Not to be confused with the late and great dream trance producer Robert Miles whom we all love dearly.
I think he is a cs guy, who also is into EA, so basically it is the same source as the research OP posted about.
who the fuck is “we”? you’re some asshole who bought the critihype so hard you think that when the chatbot does dumb computer shit that only proves it’s more human and more dangerous. you’re not in on this grift, you’re a mark.
With all due respect, a counterpoint:
https://www.youtube.com/watch?v=xvFZjo5PgG0
convincing
Okay apparently it was my turn to subject myself to this nonsense and it’s pretty obvious what the problem is. As far as citations go I’m gonna go ahead and fall back to “watching how a human toddler learns about the world” which is something I’m sure most AI researchers probably don’t have experience with as it does usually involve interacting with a woman at some point.
In the real examples that he provides, the system isn’t “picking up the wrong goal” as an agent somehow. Instead it’s seeing the wrong pattern. Learning “I get a pat on the head for getting to the bottom-right-est corner of the level” rather than “I get a pat on the head when I touch the coin.” These are totally equivalent in the training data, so it’s not surprising that it’s going with the simpler option that doesn’t require recognizing “coin” as anything relevant. This failure state is entirely within the realms of existing machine learning techniques and models because identifying patterns in large amounts of data is the kind of thing they’re known to be very good at. But there isn’t any kind of instrumental goal establishing happening here as much as the system is recognizing that it should reproduce games where it moves in certain ways.
This is also a failure state that’s common in humans learning about the world, so it’s easy to see why people think we’re on the right track.

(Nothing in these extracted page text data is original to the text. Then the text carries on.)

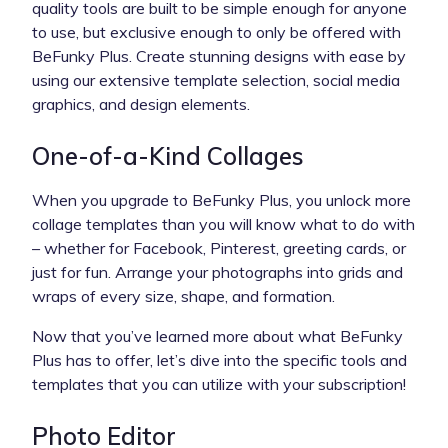
quality tools are built to be simple enough for anyone
to use, but exclusive enough to only be offered with
BeFunky Plus. Create stunning designs with ease by
using our extensive template selection, social media
graphics, and design elements.
One-of-a-Kind Collages
When you upgrade to BeFunky Plus, you unlock more
collage templates than you will know what to do with
– whether for Facebook, Pinterest, greeting cards, or
just for fun. Arrange your photographs into grids and
wraps of every size, shape, and formation.
Now that you’ve learned more about what BeFunky
Plus has to offer, let’s dive into the specific tools and
templates that you can utilize with your subscription!
Photo Editor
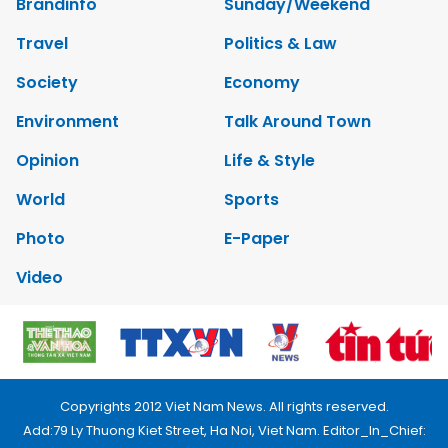
Brandinfo
Sunday/Weekend
Travel
Politics & Law
Society
Economy
Environment
Talk Around Town
Opinion
Life & Style
World
Sports
Photo
E-Paper
Video
Copyrights 2012 Viet Nam News. All rights reserved.
Add:79 Ly Thuong Kiet Street, Ha Noi, Viet Nam. Editor_In_Chief:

We had to teach my little on the difference between “Daddy doesn’t like music” and “Daddy doesn’t like having the Blaze and the Monster Machines theme song shout/sang at him when I’m trying to talk to Mama.” The difference comes in the fact that even as a toddler there’s enough metacognition and actual thought going on that you can help guide them in the right direction, rather than needing to feed them a whole mess of additional examples and rebuild the underlying pattern.
And the extension of this kind of pattern misrecognition into sci-fi end of the world nonsense is still unwarranted anthropomorphism. Like, we’re trying to use evidence that it’s too dumb to learn the rules of a video game as evidence that it’s going to start engaging in advanced metacognition and secrecy.
I have several family members with kids now and this is quite funny. A toddler learns how to crawl by looking at a lot of adults crawling or something.
@PhilipTheBucket
Is 13 years without completing a PhD good?